Posted on October 23, 2013 by Ben Schneider
It was difficult to go to pray this morning after visiting Hebron yesterday. I’ll write more later about our meeting with the spokesman of the Hebron Jewish community, but suffice to say that I questioned him enough to wonder how we are part of the same people and praying to the same God for assistance.
The Mishna teaches:
.חיב אדם לברך על הרעה כשם שהוא מברך על הטובה
One is obligated to bless the bad just as one blesses the good. (Berakhot 9:5)
This idea is derived from the verse we say each morning:
וְאָהַבְתָּ, אֵת יְהוָה אֱלֹהֶיךָ, בְּכָל-לְבָבְךָ וּבְכָל-נַפְשְׁךָ, וּבְכָל-מְאֹדֶךָ
What else does it mean to love God with all your heart and soul, than to bless both the good and the bad?
If we had any doubts about this theology, Isaiah makes it clear:
יוֹצֵר אוֹר וּבוֹרֵא חֹשֶׁךְ, עֹשֶׂה שָׁלוֹם וּבוֹרֵא רָע; אֲנִי יְהוָה, עֹשֶׂה כָל-אֵלֶּה
I form the light, and create darkness; I make peace, and create evil; I am the LORD, who does all these things. (Isaiah 45:7)
God is the creator of everything, not just the good and not just the bad, and true faith requires relying on God in times of sorrow as well as times of joy. This verse also appears in Shacharit, albeit in a modified form. The rabbis recognized that people would find it impossible to make the statement “thank you for the bad” every day with proper intention, and so changed the wording. It now appears in the siddur:
“Blessed are You, LORD our God, King of the Universe, who forms light and creates darkness, makes peace and creates all.”

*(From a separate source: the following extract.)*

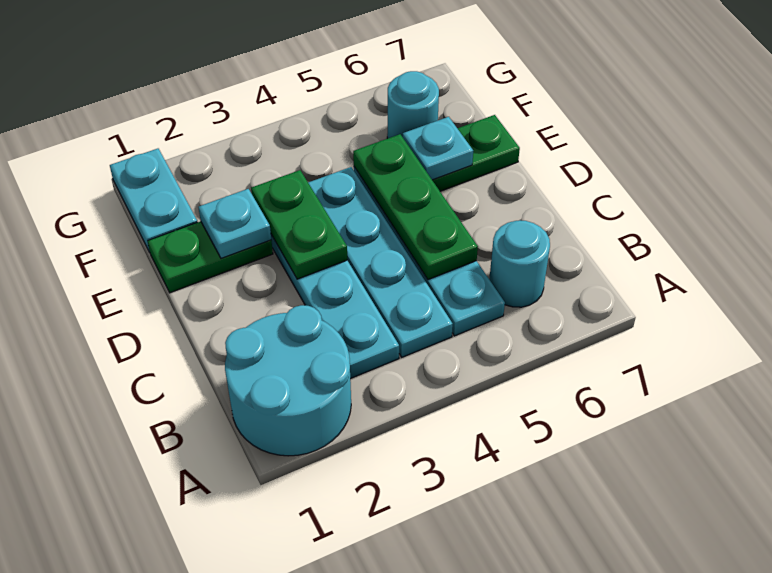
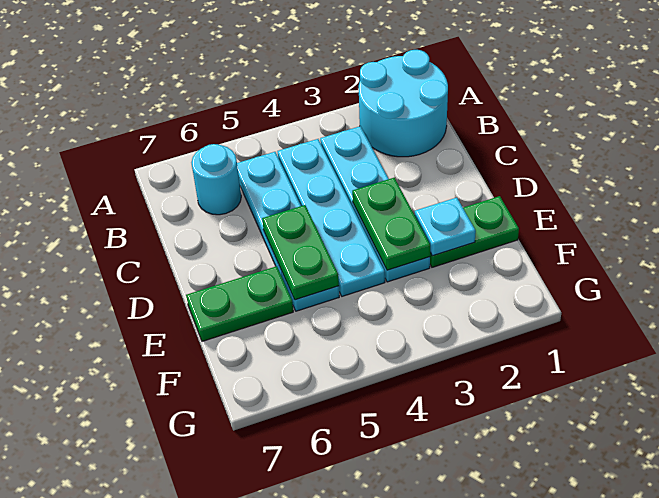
green 1x3 plate [353,134,478,280] -> green 1x2 plate [262,205,339,300]
cyan 1x1 plate [403,117,473,180] -> none
cyan 1x2 plate [110,149,197,252] -> none
cyan 1x1 round brick [387,71,439,138] -> none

The Gemara still takes issue with the instruction in the Mishna to bless the bad, and comes to the conclusion that we’re expected, perhaps even required, to acknowledge the unpleasant feelings that come from experiencing the רע as we bless it.
On a “people-hood” level, we can’t agree on what’s רע and what’s טוב in Hebron. But we all have this instruction to bless them both, and I guess that’s how we can all pray to the same God.